Whether I'm gifted with some kind of talent is another matter. Would benefit humanity, they would erect a monument to me, they would name the street in my honor. Then I would have suffered, so be it, for another thirty years. But not fate. Not gifted. That's not the problem. The problem is, I don't want anything. You know, nothing at all. I don't want a career, I don't want a family, I don't want children. I kept thinking, someday it will dawn on me, an insight will descend, so to speak. I thought that something would appear in my life that would awaken this notorious thirst for life. It didn't work, I got tired of waiting. You know I've always been impatient.
At first I just wanted not to be born. It would be perfect. I had a real dream for the first time. I dreamed that on that November night twenty-seven years ago you and dad would not meet, get to know each other, and talk. So that the act of intercourse, as a result of which I appeared in my person, did not happen. But my only dream turned out to be hopelessly unrealizable.
Two things separated me from suicide. The first is fear. Nobody canceled the instinct of self-preservation. Pain, death throes, agony - all this, of course, frightened me. I decided to practice. Remember, we watched some movie, and there the maniac slashed the main character's inner thigh with a razor, motivating this by the fact that it hurts the most there. I decided to try, especially since no one will notice the traces. These are not veins. So, it turned out that I had a high pain threshold, I felt almost nothing. I experimented with a knife with notches, also nothing, tolerable.

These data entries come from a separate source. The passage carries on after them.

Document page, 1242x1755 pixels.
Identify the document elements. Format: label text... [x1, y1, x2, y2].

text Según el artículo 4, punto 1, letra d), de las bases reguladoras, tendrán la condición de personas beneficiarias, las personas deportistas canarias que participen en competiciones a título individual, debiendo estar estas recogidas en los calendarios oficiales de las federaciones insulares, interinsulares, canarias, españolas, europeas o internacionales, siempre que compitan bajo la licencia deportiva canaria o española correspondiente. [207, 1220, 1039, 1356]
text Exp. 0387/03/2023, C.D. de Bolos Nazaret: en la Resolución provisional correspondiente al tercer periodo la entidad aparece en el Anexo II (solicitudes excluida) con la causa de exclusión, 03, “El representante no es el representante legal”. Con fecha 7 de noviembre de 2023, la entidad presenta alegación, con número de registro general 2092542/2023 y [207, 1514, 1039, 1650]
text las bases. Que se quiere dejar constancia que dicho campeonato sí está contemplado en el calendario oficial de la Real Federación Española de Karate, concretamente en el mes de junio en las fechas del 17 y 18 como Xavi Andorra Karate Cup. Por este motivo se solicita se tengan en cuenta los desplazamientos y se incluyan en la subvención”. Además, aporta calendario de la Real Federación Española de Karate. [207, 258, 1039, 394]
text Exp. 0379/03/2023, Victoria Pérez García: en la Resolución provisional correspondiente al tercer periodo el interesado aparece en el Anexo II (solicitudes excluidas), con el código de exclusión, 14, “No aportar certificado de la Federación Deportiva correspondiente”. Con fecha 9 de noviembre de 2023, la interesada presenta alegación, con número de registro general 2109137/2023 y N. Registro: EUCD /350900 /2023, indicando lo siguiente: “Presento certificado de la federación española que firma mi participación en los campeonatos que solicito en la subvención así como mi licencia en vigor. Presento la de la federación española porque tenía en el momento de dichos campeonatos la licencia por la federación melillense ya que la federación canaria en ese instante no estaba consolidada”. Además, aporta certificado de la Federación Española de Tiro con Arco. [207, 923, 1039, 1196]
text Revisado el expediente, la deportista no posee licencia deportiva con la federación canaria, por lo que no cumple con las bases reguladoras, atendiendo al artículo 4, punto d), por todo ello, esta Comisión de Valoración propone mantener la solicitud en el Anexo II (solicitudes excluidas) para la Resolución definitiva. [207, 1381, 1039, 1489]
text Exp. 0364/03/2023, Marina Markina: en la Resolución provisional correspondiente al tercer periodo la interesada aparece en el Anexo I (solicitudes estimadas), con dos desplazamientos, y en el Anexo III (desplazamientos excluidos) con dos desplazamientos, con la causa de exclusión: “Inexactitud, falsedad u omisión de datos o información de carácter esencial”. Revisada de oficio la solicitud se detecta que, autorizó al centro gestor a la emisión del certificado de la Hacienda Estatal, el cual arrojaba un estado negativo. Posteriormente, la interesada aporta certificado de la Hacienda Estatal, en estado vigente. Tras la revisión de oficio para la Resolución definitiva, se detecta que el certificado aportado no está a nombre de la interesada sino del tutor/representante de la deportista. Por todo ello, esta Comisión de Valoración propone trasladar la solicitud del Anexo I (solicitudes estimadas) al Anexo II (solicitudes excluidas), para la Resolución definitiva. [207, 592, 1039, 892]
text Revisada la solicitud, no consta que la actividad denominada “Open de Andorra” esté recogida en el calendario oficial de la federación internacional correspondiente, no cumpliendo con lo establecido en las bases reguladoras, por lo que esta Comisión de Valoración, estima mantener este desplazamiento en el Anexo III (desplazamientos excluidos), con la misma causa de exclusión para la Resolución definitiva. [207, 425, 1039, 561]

The pain didn't scare me anymore.
The second fact, mother, was you. You are the only thing I loved, appreciated. The only thing that kept me alive. I couldn't, I just couldn't hit you like that. Because you have no one but me. I was your meaning, your life. To lose me would be worse for you than death. That's why I went into your room tonight. Covered your face with a pillow. I also saw this in a movie. I don't know, maybe you didn't even wake up. You probably didn't suffer for long. I leaned my whole body on the pillow and lay like that, just in case, for about twenty minutes, just to be sure. Everything worked out.
And, you know, something amazing happened. I felt alive! One hundred percent alive. I felt the blood pulsing in my veins, the air eagerly rushing into my lungs, I felt every cell of my numb limbs. I felt freedom, boundless, all-encompassing freedom, which was bursting me from the inside. It was better than ice cream, better than bubbles, kisses, first sex, better than morning cigarettes, Jack Daniels, marijuana and cocaine combined. And you know, I changed my mind about dying.